#### [DIRECTIONS]
Each entry below must be repeated word for word.
#### INPUT FOR THIS TASK
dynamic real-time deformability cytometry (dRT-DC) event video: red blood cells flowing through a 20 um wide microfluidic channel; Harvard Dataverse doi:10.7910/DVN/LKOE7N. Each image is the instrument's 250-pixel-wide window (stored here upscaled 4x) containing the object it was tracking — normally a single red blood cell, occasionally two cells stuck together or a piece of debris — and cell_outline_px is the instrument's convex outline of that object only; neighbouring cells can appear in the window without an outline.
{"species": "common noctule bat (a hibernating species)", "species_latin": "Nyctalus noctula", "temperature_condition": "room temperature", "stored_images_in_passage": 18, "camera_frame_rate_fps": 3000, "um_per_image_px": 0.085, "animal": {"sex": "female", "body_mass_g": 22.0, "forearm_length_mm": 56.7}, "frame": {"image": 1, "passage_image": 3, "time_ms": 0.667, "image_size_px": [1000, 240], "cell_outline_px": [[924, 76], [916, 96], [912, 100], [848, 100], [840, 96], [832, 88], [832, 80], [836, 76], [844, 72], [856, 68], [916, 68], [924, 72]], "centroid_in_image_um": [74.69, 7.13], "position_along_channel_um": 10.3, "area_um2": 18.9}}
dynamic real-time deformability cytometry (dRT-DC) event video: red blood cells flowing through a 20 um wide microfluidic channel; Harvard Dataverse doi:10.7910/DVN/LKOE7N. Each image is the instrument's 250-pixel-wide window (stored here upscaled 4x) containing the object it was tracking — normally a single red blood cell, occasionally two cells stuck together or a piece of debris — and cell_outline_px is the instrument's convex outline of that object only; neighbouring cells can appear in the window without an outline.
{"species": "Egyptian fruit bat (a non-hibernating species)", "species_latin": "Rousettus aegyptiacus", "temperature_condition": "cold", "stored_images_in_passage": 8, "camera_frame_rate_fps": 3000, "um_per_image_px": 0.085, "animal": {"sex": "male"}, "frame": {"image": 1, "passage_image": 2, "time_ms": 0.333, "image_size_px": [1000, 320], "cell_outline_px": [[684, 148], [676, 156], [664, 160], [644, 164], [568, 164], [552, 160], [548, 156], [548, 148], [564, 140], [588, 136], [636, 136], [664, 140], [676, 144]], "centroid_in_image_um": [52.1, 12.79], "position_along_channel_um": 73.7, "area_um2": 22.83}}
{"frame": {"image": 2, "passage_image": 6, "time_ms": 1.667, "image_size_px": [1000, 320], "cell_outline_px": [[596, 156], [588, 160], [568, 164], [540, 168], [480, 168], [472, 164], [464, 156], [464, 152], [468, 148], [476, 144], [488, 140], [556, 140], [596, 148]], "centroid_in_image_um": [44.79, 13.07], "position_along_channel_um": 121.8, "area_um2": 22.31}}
########
#### [ANSWER BELOW]
dynamic real-time deformability cytometry (dRT-DC) event video: red blood cells flowing through a 20 um wide microfluidic channel; Harvard Dataverse doi:10.7910/DVN/LKOE7N. Each image is the instrument's 250-pixel-wide window (stored here upscaled 4x) containing the object it was tracking — normally a single red blood cell, occasionally two cells stuck together or a piece of debris — and cell_outline_px is the instrument's convex outline of that object only; neighbouring cells can appear in the window without an outline.
{"species": "common noctule bat (a hibernating species)", "species_latin": "Nyctalus noctula", "temperature_condition": "room temperature", "stored_images_in_passage": 18, "camera_frame_rate_fps": 3000, "um_per_image_px": 0.085, "animal": {"sex": "female", "body_mass_g": 22.0, "forearm_length_mm": 56.7}, "frame": {"image": 1, "passage_image": 3, "time_ms": 0.667, "image_size_px": [1000, 240], "cell_outline_px": [[924, 76], [916, 96], [912, 100], [848, 100], [840, 96], [832, 88], [832, 80], [836, 76], [844, 72], [856, 68], [916, 68], [924, 72]], "centroid_in_image_um": [74.69, 7.13], "position_along_channel_um": 10.3, "area_um2": 18.9}}
dynamic real-time deformability cytometry (dRT-DC) event video: red blood cells flowing through a 20 um wide microfluidic channel; Harvard Dataverse doi:10.7910/DVN/LKOE7N. Each image is the instrument's 250-pixel-wide window (stored here upscaled 4x) containing the object it was tracking — normally a single red blood cell, occasionally two cells stuck together or a piece of debris — and cell_outline_px is the instrument's convex outline of that object only; neighbouring cells can appear in the window without an outline.
{"species": "Egyptian fruit bat (a non-hibernating species)", "species_latin": "Rousettus aegyptiacus", "temperature_condition": "cold", "stored_images_in_passage": 8, "camera_frame_rate_fps": 3000, "um_per_image_px": 0.085, "animal": {"sex": "male"}, "frame": {"image": 1, "passage_image": 2, "time_ms": 0.333, "image_size_px": [1000, 320], "cell_outline_px": [[684, 148], [676, 156], [664, 160], [644, 164], [568, 164], [552, 160], [548, 156], [548, 148], [564, 140], [588, 136], [636, 136], [664, 140], [676, 144]], "centroid_in_image_um": [52.1, 12.79], "position_along_channel_um": 73.7, "area_um2": 22.83}}
{"frame": {"image": 2, "passage_image": 6, "time_ms": 1.667, "image_size_px": [1000, 320], "cell_outline_px": [[596, 156], [588, 160], [568, 164], [540, 168], [480, 168], [472, 164], [464, 156], [464, 152], [468, 148], [476, 144], [488, 140], [556, 140], [596, 148]], "centroid_in_image_um": [44.79, 13.07], "position_along_channel_um": 121.8, "area_um2": 22.31}}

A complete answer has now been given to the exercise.